The main building of VCS is at 272 West 10th St. The school building was originally completed in 1886 as Primary School No. 7. It was re-designated as Public School 107 in 1897. This school closed in 1930 and reopened as the parochial school of St. Veronica's Church in 1932. The school building remained vacant from 1963 until June 1970.

In 2003, VCS expanded its original five-story building by the addition of a second five-story building, designed by architect Leo Blackman, adjacent to the first, containing additional classrooms, a fully functional gymnasium and auditorium.
In 2021, VCS had 350 students.

In late 2018, VCS announced that the school was planning to build a three-story addition, plus rooftop play yard on the site of its current yard. The 17,000-square-foot addition was designed by Jonathan Marvel, Lissa So, Caroline Frantz, Henry Newman, Patrick Hamon, and Cat Travers of Marvel Designs. The Eve K. Kleger Wing opened in 2021, containing a new sky yard, gym, library, wood shop, tech lab, science room, language lab, and additional classrooms.

In October 2019, the VCS announced the untimely passing of its long-term and much-loved Head of School, Eve K. Kleger.
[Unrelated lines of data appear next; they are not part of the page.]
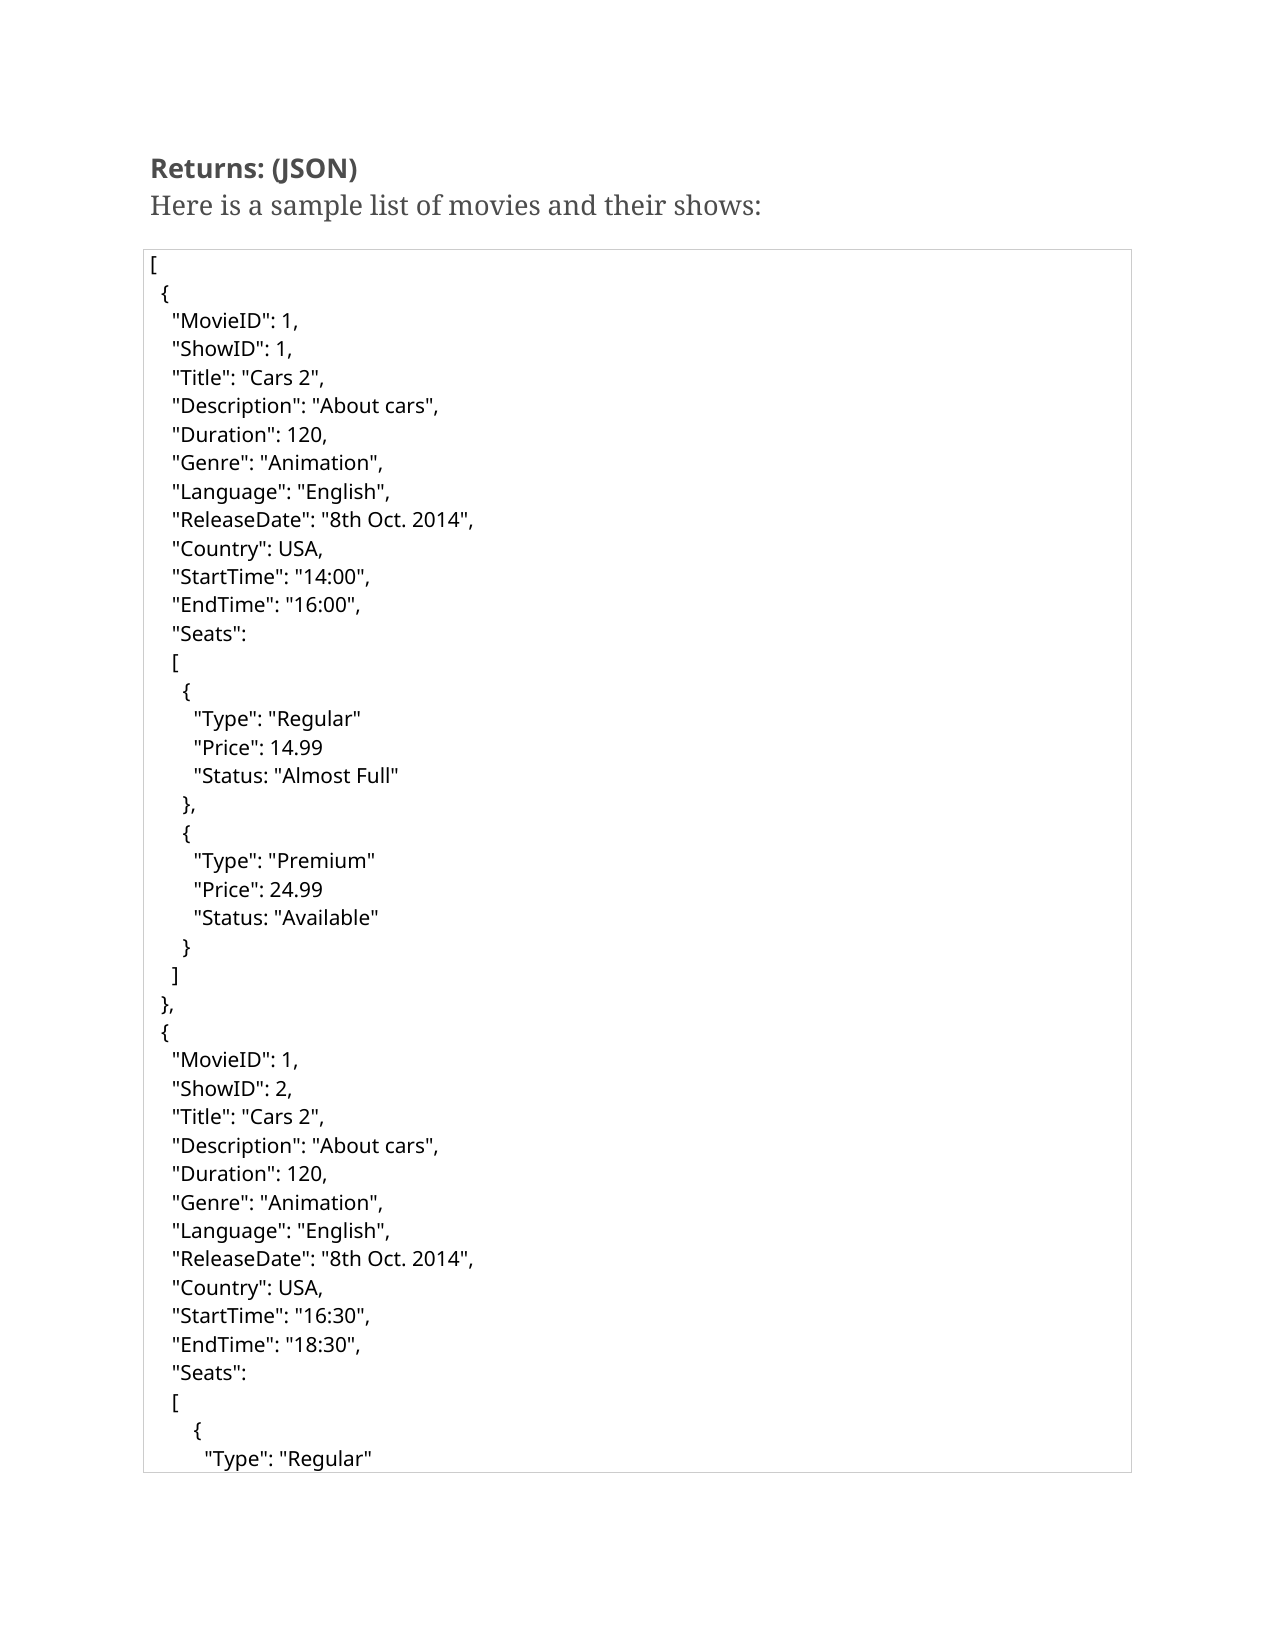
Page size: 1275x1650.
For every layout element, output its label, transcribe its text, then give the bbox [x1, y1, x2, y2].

text }, [150, 989, 1125, 1017]
text "ShowID": 2, [150, 1074, 1125, 1102]
text "Description": "About cars", [150, 391, 1125, 420]
text } [150, 932, 1125, 960]
text "Seats": [150, 619, 1125, 647]
text "Status: "Almost Full" [150, 761, 1125, 789]
text "Country": USA, [150, 1273, 1125, 1301]
text "Type": "Regular" [144, 1443, 1131, 1472]
text }, [150, 789, 1125, 818]
text "Status: "Available" [150, 903, 1125, 932]
text "Genre": "Animation", [150, 448, 1125, 477]
text "MovieID": 1, [150, 306, 1125, 334]
text "Country": USA, [150, 534, 1125, 562]
text "Genre": "Animation", [150, 1188, 1125, 1216]
text "StartTime": "14:00", [150, 562, 1125, 591]
text "Price": 14.99 [150, 733, 1125, 761]
text "Title": "Cars 2", [150, 363, 1125, 391]
text "StartTime": "16:30", [150, 1301, 1125, 1330]
text "EndTime": "18:30", [150, 1330, 1125, 1358]
text { [150, 1415, 1125, 1443]
text { [150, 818, 1125, 846]
text "Description": "About cars", [150, 1131, 1125, 1159]
text "ReleaseDate": "8th Oct. 2014", [150, 1244, 1125, 1273]
text [ [150, 647, 1125, 676]
text { [150, 278, 1125, 306]
text "ShowID": 1, [150, 334, 1125, 363]
text [ [150, 1387, 1125, 1415]
text "MovieID": 1, [150, 1046, 1125, 1074]
text Returns: (JSON) Here is a sample list of movies and their shows: [150, 150, 1125, 224]
text { [150, 1017, 1125, 1046]
text "Duration": 120, [150, 420, 1125, 448]
text { [150, 676, 1125, 704]
text "Language": "English", [150, 1216, 1125, 1244]
text "Price": 24.99 [150, 875, 1125, 903]
text "ReleaseDate": "8th Oct. 2014", [150, 505, 1125, 534]
text "Language": "English", [150, 477, 1125, 505]
text "Type": "Regular" [150, 704, 1125, 733]
text "Type": "Premium" [150, 846, 1125, 875]
text [ [144, 250, 1131, 278]
text "Duration": 120, [150, 1159, 1125, 1188]
text "Seats": [150, 1358, 1125, 1387]
text "Title": "Cars 2", [150, 1102, 1125, 1131]
text "EndTime": "16:00", [150, 591, 1125, 619]
text ] [150, 960, 1125, 989]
Effective July 1, 2020, Jennifer Mitchell became VCS's fifth Head of School.

==Notable alumni==

- Vin Diesel, actor
- Steven Strait, actor
- King Princess, musician
- Grace Van Patten, actor
- Max Graham, music producer, DJ

==Trivia==
The video of UTFO’s 1984 song “Beats and Rhymes” was shot entirely on the school grounds and featured then-current students and faculty.